Третий – Александру III – памятник работы Паоло Трубецкого, совсем замечательный, замечательный еще и тем, что стоит он наконец уверенно, на всех четырех точках, на нем плотно сидит плотный царь, никого не соблазняя символикой, оттого никем, кроме Василия Розанова, не понятый, не взлюбленный, прозванный чернью «комодом». «Конь уперся, – писал Василий Розанов, – как перед обрывом, дальше пропасть. Россия не хочет двигаться дальше». Россия не хочет…

Памятник был свергнут в революцию 1917 года с особой злобой, потому что очень прочно стоял (теперь он спасается на задворках Русского музея). Россия захотела четвертого всадника: Ленина.

Так вот, если Медный всадник давно уже больше памятник Пушкину, чем Петру Великому, то «комод» давно уже больше памятник Чехову, чем Александру.

Такова всепобеждающая роль великой русской литературы – в ироническом и неироническом смысле, – только она и остается. История утопает в нашем бесконечном пространстве и только в литературе сходится в узелок.

Так, Александр III, прихлебывая тайком из-за голенища, пытался править тихо и нормально. Не забудем, что когда отменили крепостное рабство в России, Антону Чехову был год от роду, а когда убили Освободителя – двадцать один. Еще и потому дедушка, что мой дед был на год старше Чехова. И когда я написал в каком-то тексте, недоумевая по поводу, что столетие отмены крепостного права никак у нас не было отмечено в 1961 году: «Я родился, когда советской власти еще не было двадцати лет, зато мой дед родился еще при крепостном праве», – то фраза эта была безусловно удалена цензурой: не могла быть советская власть такой молодой, а я таким старым. И крепостное право не могло быть еще так недавно.

Тем более что советская власть его вводила, а не отменяла. Какое крепостное право, когда у нас человек в космосе! Между тем дедушка Чехова был еще крепостным рабом. Действительно, какая тут может быть история! Как тут не запить…

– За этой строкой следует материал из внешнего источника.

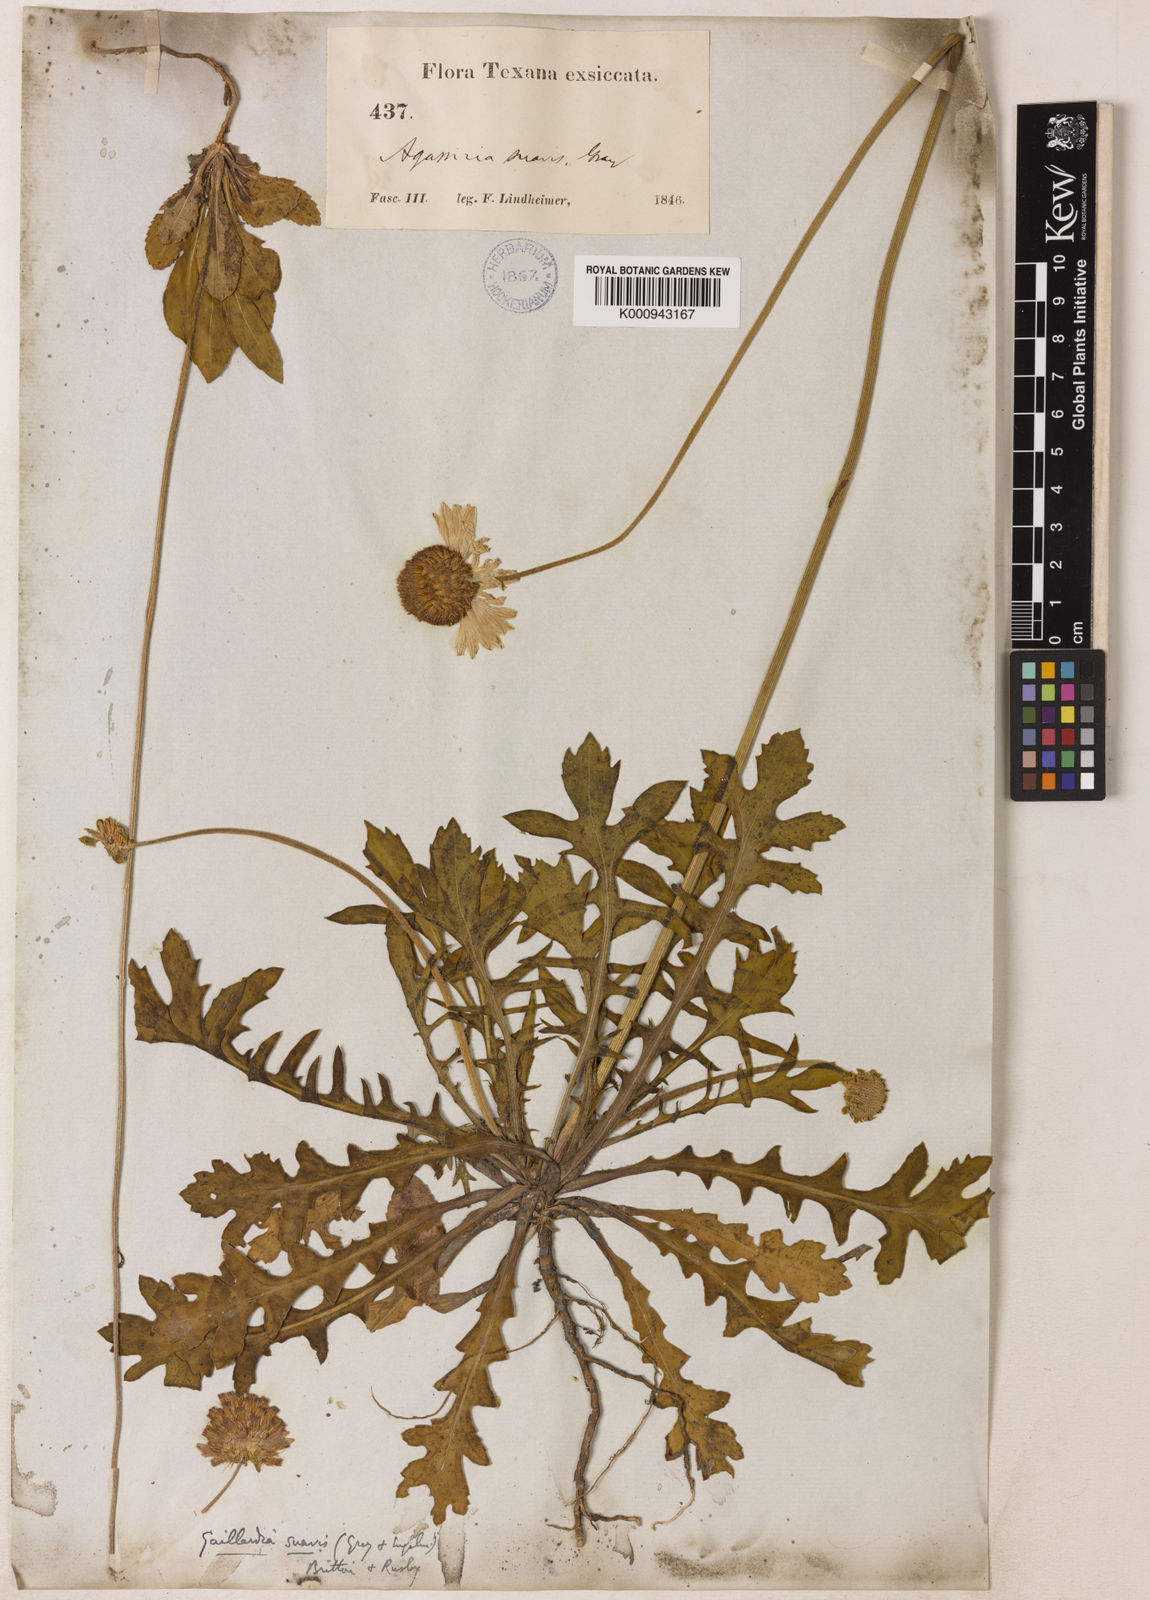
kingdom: Plantae
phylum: Tracheophyta
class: Magnoliopsida
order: Asterales
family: Asteraceae
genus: Gaillardia
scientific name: Gaillardia suavis
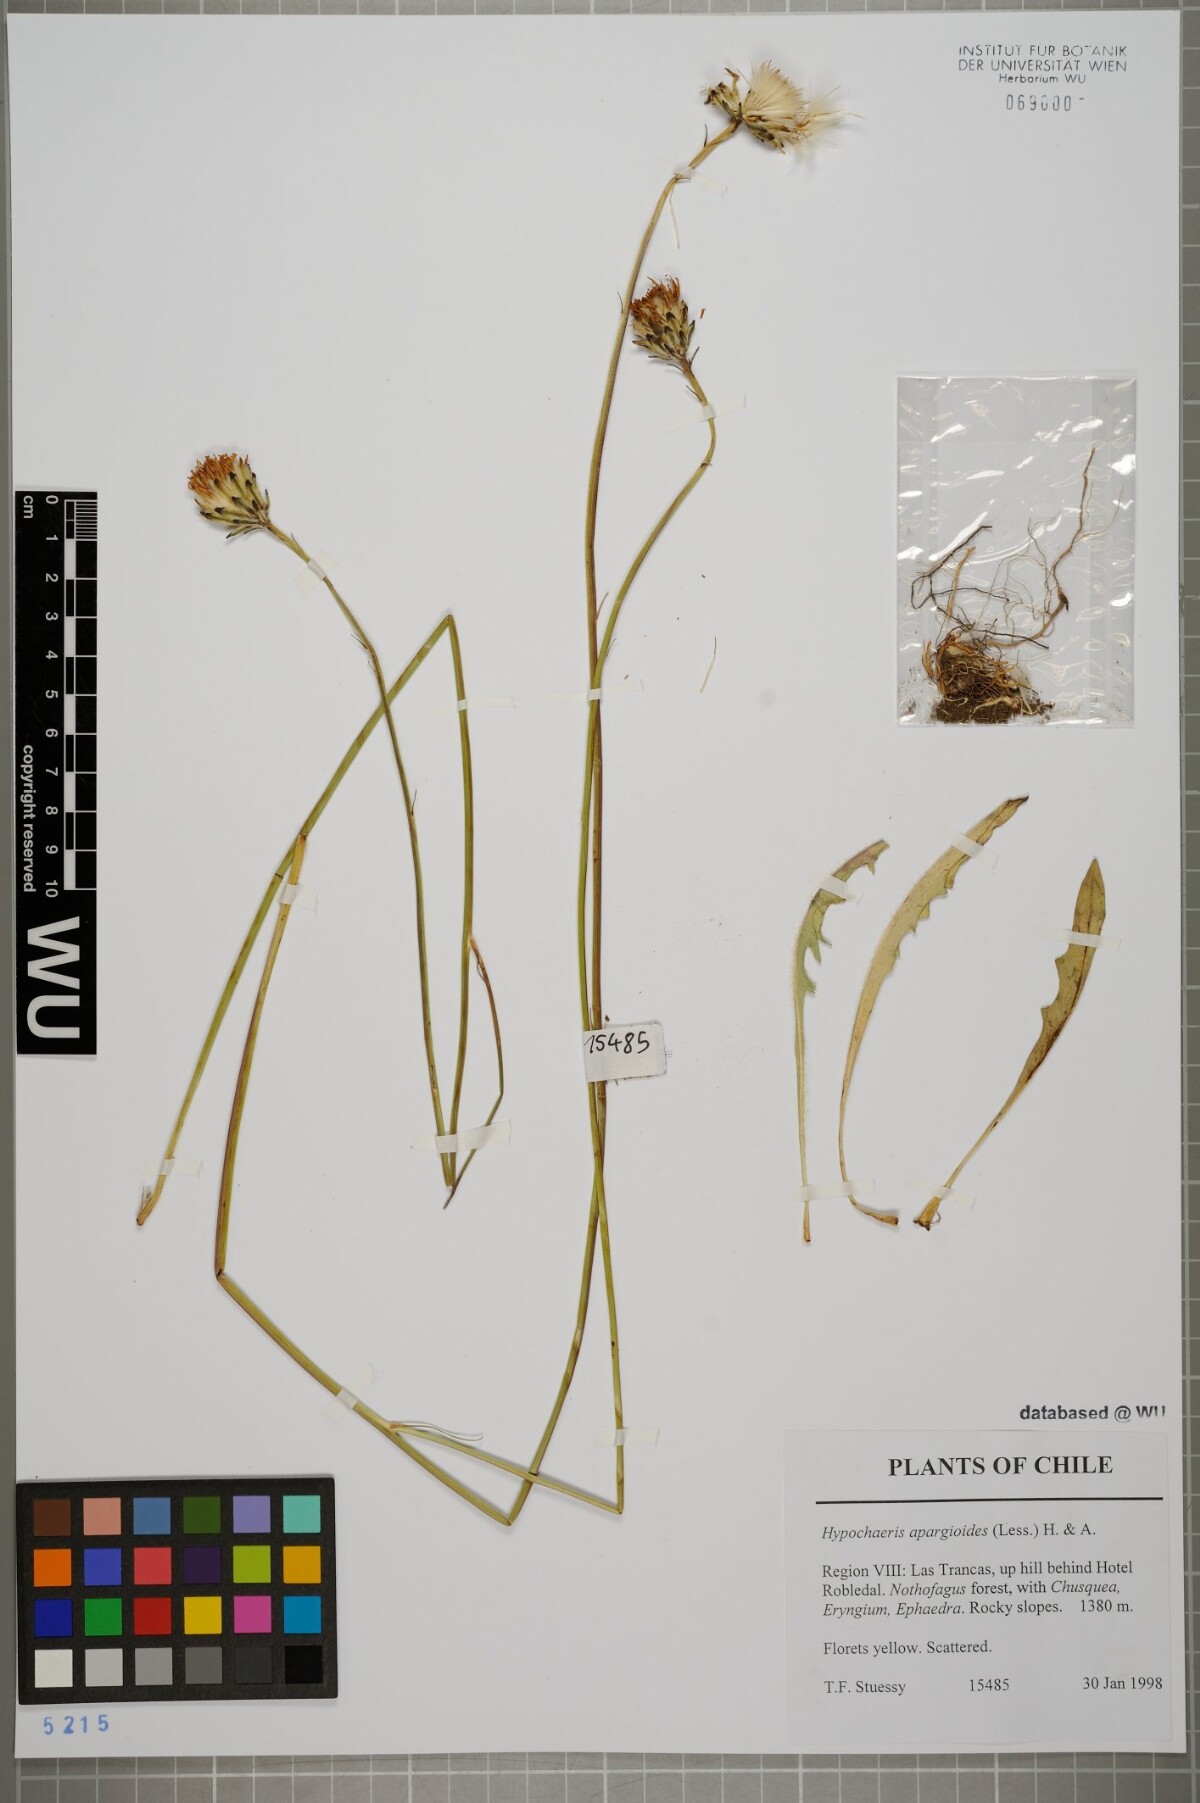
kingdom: Plantae
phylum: Tracheophyta
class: Magnoliopsida
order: Asterales
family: Asteraceae
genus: Hypochaeris
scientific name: Hypochaeris apargioides
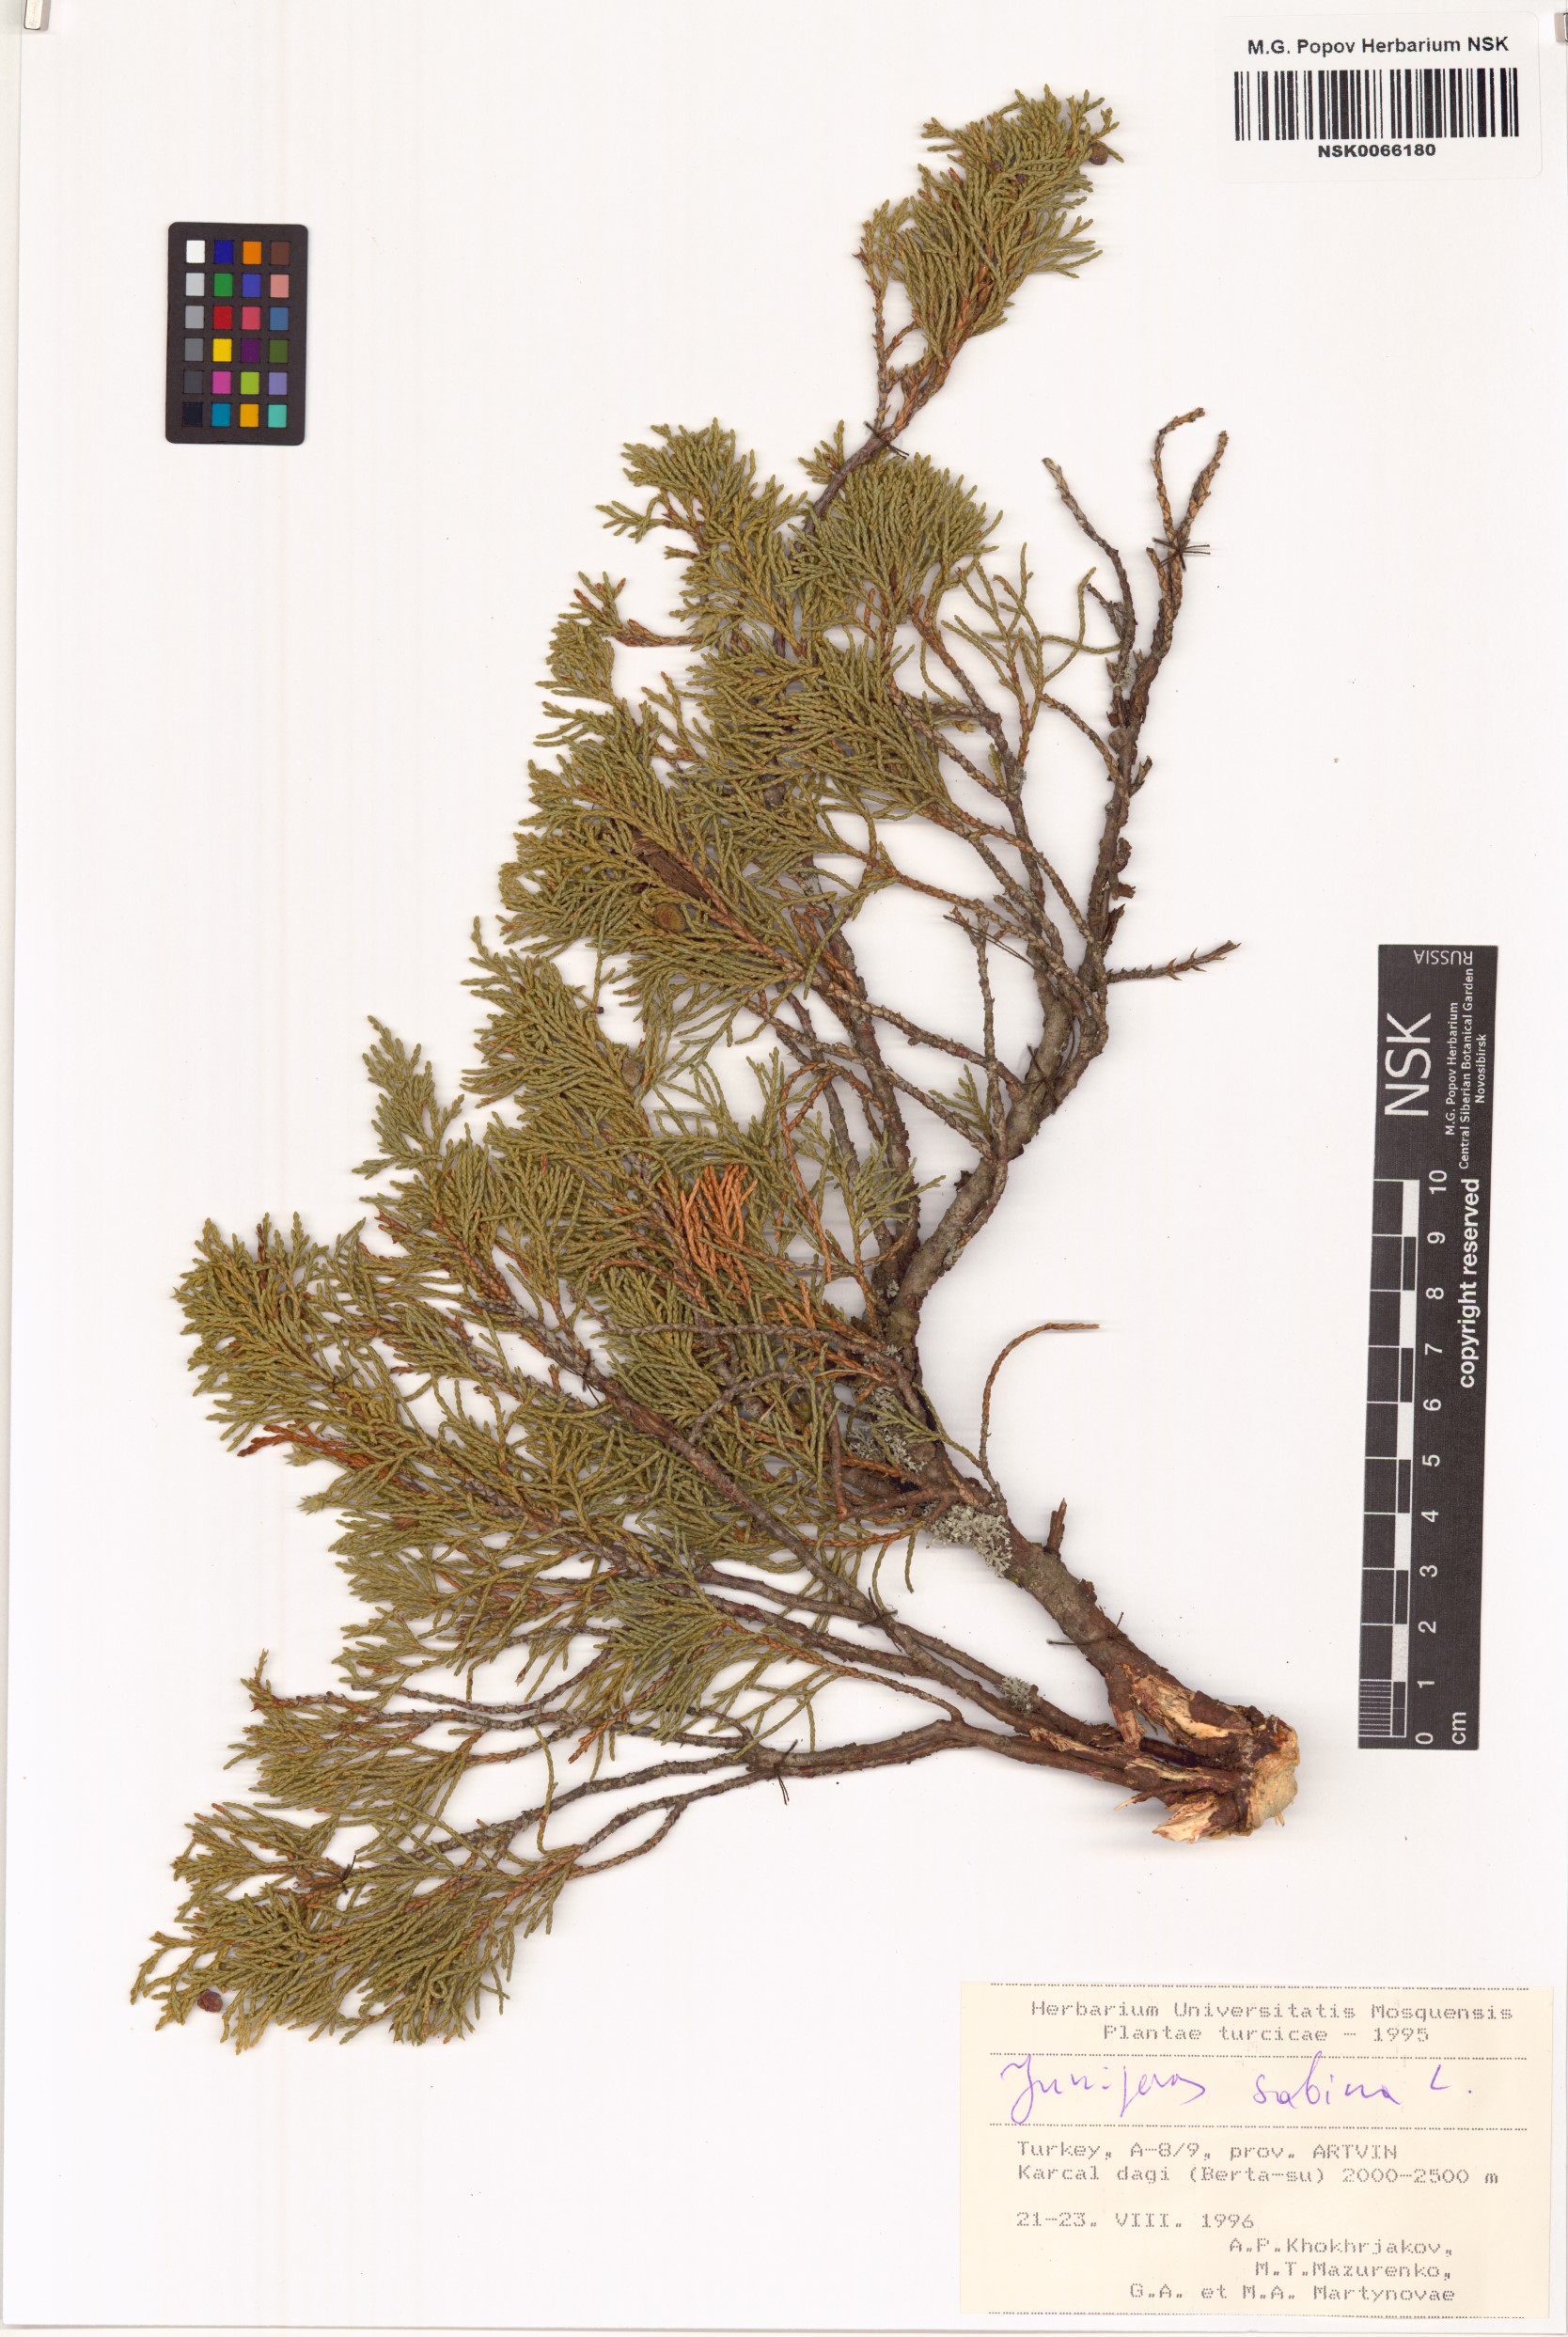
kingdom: Plantae
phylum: Tracheophyta
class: Pinopsida
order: Pinales
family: Cupressaceae
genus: Juniperus
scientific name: Juniperus sabina
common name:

Я на мир взираю из-под столика:Век двадцатый – век необычайный!Чем столетье лучше для историка,Тем для современника – печальней.
Николай Глазков, 1961

3

Я уже перепеваю себя. Недавно написал фразу, которую никто уже не вычеркнул: «Я родился всего лишь через сто лет после жизни Пушкина».

Действительно, все слишком недавно. Русская литература прошла свое великое развитие, от Пушкина и Гоголя до Чехова и Блока, тоже за каких-то сто лет. Так называемый Золотой век русской литературы – Пушкин, Лермонтов, Гоголь – даже не обсуждается, как первая брачная ночь: так это было давно, так это заслонено массивами Толстого и Достоевского. Однако дух Золотого века никто не усвоил – его только присвоили (как присваивали, не вникая в омонимическую каверзу языка, звание Героя Советского Союза в недавние времена). У Пушкина присвоили язык, употребляя как попало, старательно самого Пушкина не понимая. Лермонтов – другое дело. Все, написанное Лермонтовым до смерти Пушкина, усердное ученичество, вплоть до переписывания. В хрестоматийном стихотворении «На смерть поэта» Лермонтов делает свой первый полный вдох. «Что ж, веселитесь! Он мучений последних вынести не мог…» – такой степени восчувствования другого

человека в русской поэзии больше нет. Так не мог написать даже Пушкин. После Пушкина Лермонтов пишет только так, как не мог написать Пушкин. Реанимация уста в уста. Лермонтов понял, какой крест нес на себе Пушкин, и принял на себя весь вес. Через четыре с половиной года он не захотел больше и тоже подставил себя под пулю. Ему, как боевому офицеру, такая возможность была наиболее привычна. И русская литература продолжила самоубийственный путь Лермонтова, а не Пушкина.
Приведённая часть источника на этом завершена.